What does the concept of “national defense” mean in the current era? Is national defense merely concerned with the threat of physical attack on a country’s territory? Or is it a broader concept that sees the maintenance of prosperity, values and principles, and way of life as equally important?
This has become a central debate in Australia’s foreign policy circles. The Lowy Institute’s Sam Roggeveen through his book “The Echidna Strategy” has taken the view that national defense should simply be based on the threat of physical attack, and therefore Australia’s geography, augmented with a few spiky provisions, is sufficient to guard against threats.

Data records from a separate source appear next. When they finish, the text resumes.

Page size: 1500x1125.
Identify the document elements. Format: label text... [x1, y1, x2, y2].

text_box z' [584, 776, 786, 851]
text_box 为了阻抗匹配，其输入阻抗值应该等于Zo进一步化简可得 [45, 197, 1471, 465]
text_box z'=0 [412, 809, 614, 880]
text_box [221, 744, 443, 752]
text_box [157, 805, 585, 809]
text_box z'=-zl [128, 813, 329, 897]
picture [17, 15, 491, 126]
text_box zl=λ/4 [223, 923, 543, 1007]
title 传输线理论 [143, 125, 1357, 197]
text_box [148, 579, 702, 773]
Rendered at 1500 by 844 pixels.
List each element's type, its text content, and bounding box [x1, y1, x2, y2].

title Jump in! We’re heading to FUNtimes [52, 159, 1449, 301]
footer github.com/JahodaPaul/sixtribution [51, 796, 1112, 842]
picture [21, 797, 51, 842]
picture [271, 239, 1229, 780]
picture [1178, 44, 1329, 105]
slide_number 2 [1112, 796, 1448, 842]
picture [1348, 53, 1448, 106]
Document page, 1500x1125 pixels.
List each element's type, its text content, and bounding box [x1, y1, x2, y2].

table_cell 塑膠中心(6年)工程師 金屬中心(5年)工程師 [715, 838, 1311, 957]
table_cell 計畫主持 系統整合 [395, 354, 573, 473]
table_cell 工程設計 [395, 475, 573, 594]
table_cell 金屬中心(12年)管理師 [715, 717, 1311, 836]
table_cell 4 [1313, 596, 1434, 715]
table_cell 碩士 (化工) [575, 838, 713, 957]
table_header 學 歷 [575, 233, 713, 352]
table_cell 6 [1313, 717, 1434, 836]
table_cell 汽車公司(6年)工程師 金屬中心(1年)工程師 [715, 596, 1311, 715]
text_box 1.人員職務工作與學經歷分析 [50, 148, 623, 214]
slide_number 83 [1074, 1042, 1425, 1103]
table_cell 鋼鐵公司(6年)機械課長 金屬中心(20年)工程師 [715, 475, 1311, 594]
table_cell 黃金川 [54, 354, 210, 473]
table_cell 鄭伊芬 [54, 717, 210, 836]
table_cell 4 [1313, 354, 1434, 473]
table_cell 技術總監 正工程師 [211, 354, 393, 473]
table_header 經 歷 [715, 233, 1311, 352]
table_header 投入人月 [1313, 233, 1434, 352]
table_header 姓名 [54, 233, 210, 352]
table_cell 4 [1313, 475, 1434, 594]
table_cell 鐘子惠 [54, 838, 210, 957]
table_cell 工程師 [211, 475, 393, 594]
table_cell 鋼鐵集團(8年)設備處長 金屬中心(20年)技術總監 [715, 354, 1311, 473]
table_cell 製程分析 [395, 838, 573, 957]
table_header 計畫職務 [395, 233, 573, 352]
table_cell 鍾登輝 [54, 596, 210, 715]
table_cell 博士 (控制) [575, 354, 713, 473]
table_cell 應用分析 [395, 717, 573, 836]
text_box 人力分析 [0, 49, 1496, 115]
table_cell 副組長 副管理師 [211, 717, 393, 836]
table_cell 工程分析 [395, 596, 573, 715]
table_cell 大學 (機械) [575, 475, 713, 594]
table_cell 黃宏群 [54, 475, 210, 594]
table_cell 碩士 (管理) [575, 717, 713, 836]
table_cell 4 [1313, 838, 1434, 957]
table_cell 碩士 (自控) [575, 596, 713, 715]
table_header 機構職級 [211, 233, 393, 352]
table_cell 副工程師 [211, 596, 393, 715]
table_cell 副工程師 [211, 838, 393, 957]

The Australian government, however, has taken another view. With its new National Defense Strategy (NDS), Canberra made it clear that preserving Australia’s economic interests and how Australia lives and conducts its affairs is equally as important as warding against traditional military threats. For this, Australia’s “defense policy and activities to be better coordinated with Australia’s broader statecraft.”
In launching the new strategy, Defense Minister Richard Marles made it clear that its objective was to “resist coercion and maintain our way of life in a much less certain region and world.” Marles stressed that Australia is economically connected to the world, and that through its trading linkages it has a number of key exposures – specifically Australia’s access to crude oil. Most of the oil imported into Australia is refined in South Korea, Singapore, and Malaysia. Marles stressed that Australia is “literally dependent” on the sea lines of communication between these countries.
This makes conditions in the South China Sea a central national interest, and China’s persistent demonstration that it has no intention of abiding by the United Nations Convention on the Law of the Sea (UNCLOS) in the region a considerable threat. The South China Sea may be far from Australia’s shores, but it is very close to Australia’s way of life.
The NDS states that the defense of Australia relies on not only the ability to defend Australia itself, but also its immediate region – which is now defined as the Pacific, Southeast Asia, and the Northeast Indian Ocean. Of course, this is far beyond Australia’s unilateral capabilities, but it signals Australia’s willingness to be part of a web of alliances and partnerships that can build collective security in these regions, and preserve the rules-based order from revisionist and belligerent actions. The central element of this projection is AUKUS, which is intended to significantly increase Australia’s blue water reach.
Even with the addition of nuclear-powered submarines Australia would still be far from a major military power. But maybe it doesn’t need to be. As opposed to Roggeveen’s Echidna Strategy, Australia may be pursuing a frilled-neck lizard strategy. This would involve Australia giving the impression that it is a more fearsome actor than its actual capabilities. For this to be successful it is only the seeds of doubt that need to be planted. To weaken an adversary’s confidence, Australia needs to powerfully project its own. With its value being psychological, AUKUS may already be proving its use – the intent alone provides the extended frill and ominous posture.
Where this becomes more complicated is in the realm of cyber, which the NDS highlights as a considerable concern. The defense of Australia is not solely about the country’s material standards of living. Australia’s political and social structures are considered indispensable – and these are under threat from cyberattacks and disinformation. These are threats that do not target countries through traditional military means. Mostly they don’t target militaries at all, but in the case of disinformation, they target civilians, seeking to undermine trust and social cohesion.
Marles highlighted that “the optimistic assumptions that guided defense planning after the end of the Cold War are long gone,” yet the NDS is not only built on a clear-eyed understanding of the geopolitical environment Australia faces. Its platform is one of what Australians expect from their government: the defense not only of Australia’s shores, but its way of life.
There are, of course, far more powerful states in the region, and a state in China that seeks to build a more hierarchical system. But the kind of submission Beijing expects is a non-starter for most Australians (former Prime Minister Paul Keating aside). It is therefore the duty of the Australian government to find solutions that prevent this from occurring. The NDS makes it clear that developing the power to project is Australia’s only option.